### Görev listesi
1) Savaş diliyle ilgili metinde "Kaç gündür yazılıp" ile "kullanışlı’ olmuştur toprağımızda." arasındaki bölümü, bu iki ifade de dahil olmak üzere birebir kopyalayın.
2) Savaş diliyle ilgili metne göre şu ifadelerin her birine evet ya da hayır deyin ve kararı belirleyen sözleri metinden birebir alıntılayın: (a) Yazar kaç gündür yazılıp çizilenlere baktığını söylüyor. (b) Metne göre cümleler birinci tekil şahısla kuruluyor. (c) Metne göre "Benim çocuğum ne uğruna öldü" diye sormak kutsanmıştır.

### Alıntılanan metin

· · · ·

Kaç gündür yazılıp çizilenlere bakıyorum. Hepsi bir komutan edası içinde, hepsi bir savaşan şahin; ‘Vurduk, vuruyoruz, vuracağız…’ Birinci çoğul şahıs kurulsa da cümleler, vuranlar da ölenler de hep başkası aslında. O gururlu anlatıcıların coşkusu kendisinin asla ölmeyeceğine inancından, nasılsa savaşacak olan da başkası ölecek olan da.
“On evladım daha olsa onu da fedâ olsun” demenin kutsandığı, “Benim çocuğum ne uğruna öldü” diye sormanın lanetlendiği yakın tarih devlet formatı ise hep ‘çok pratik ve kullanışlı’ olmuştur toprağımızda.

· · · ·

Bir veri derlemesinden satırlar

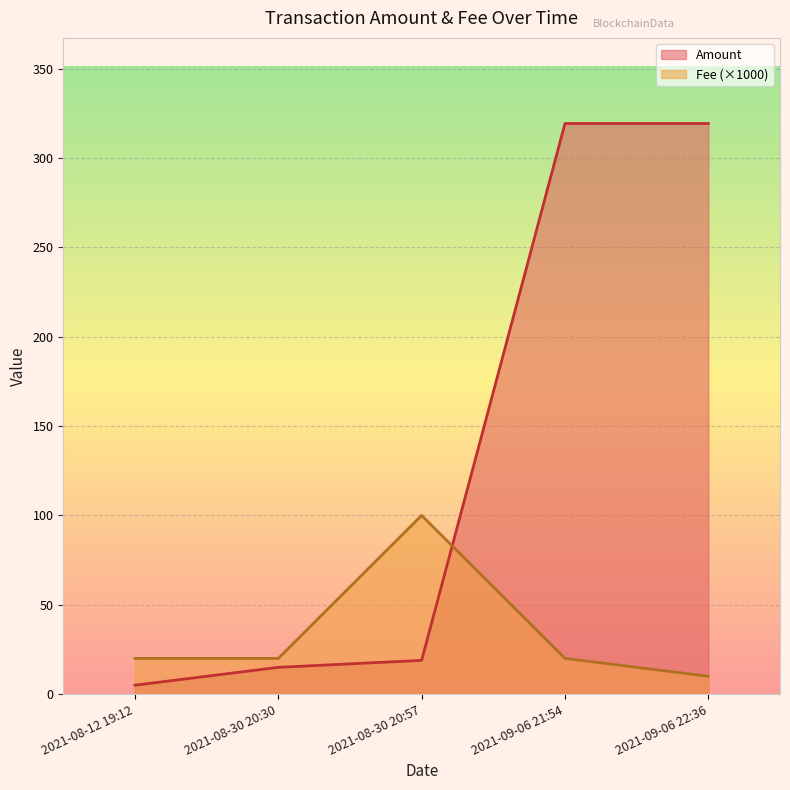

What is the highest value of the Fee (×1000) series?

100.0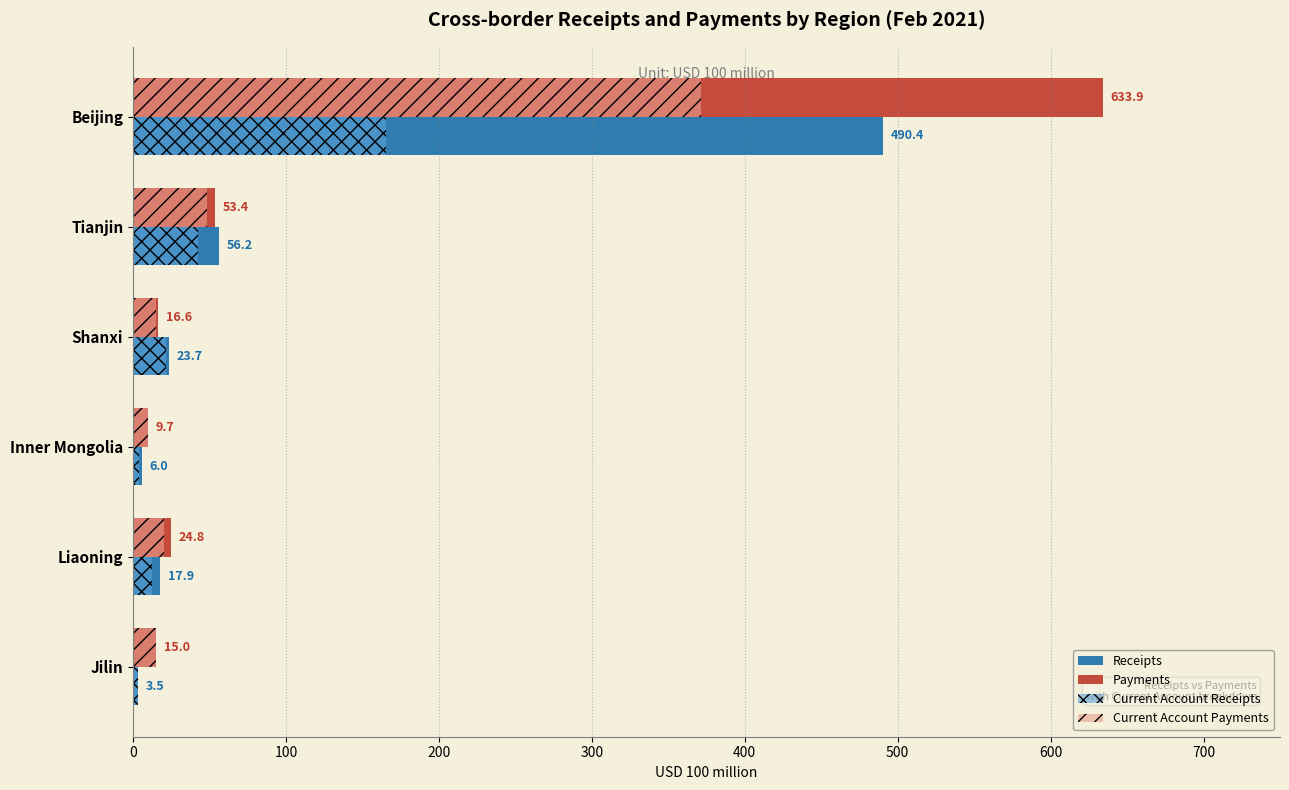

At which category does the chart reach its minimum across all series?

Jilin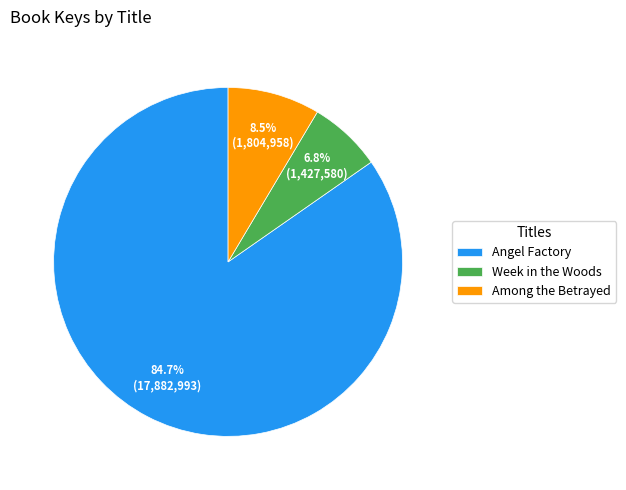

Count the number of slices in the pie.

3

· · · ·

### Çözüm listesi
1)
Kaç gündür yazılıp çizilenlere bakıyorum. Hepsi bir komutan edası içinde, hepsi bir savaşan şahin; ‘Vurduk, vuruyoruz, vuracağız…’ Birinci çoğul şahıs kurulsa da cümleler, vuranlar da ölenler de hep başkası aslında. O gururlu anlatıcıların coşkusu kendisinin asla ölmeyeceğine inancından, nasılsa savaşacak olan da başkası ölecek olan da.
“On evladım daha olsa onu da fedâ olsun” demenin kutsandığı, “Benim çocuğum ne uğruna öldü” diye sormanın lanetlendiği yakın tarih devlet formatı ise hep ‘çok pratik ve kullanışlı’ olmuştur toprağımızda.

2)
(a) Evet: «Kaç gündür yazılıp çizilenlere bakıyorum.»
(b) Hayır: «Birinci çoğul şahıs kurulsa da cümleler»
(c) Hayır: «“Benim çocuğum ne uğruna öldü” diye sormanın lanetlendiği»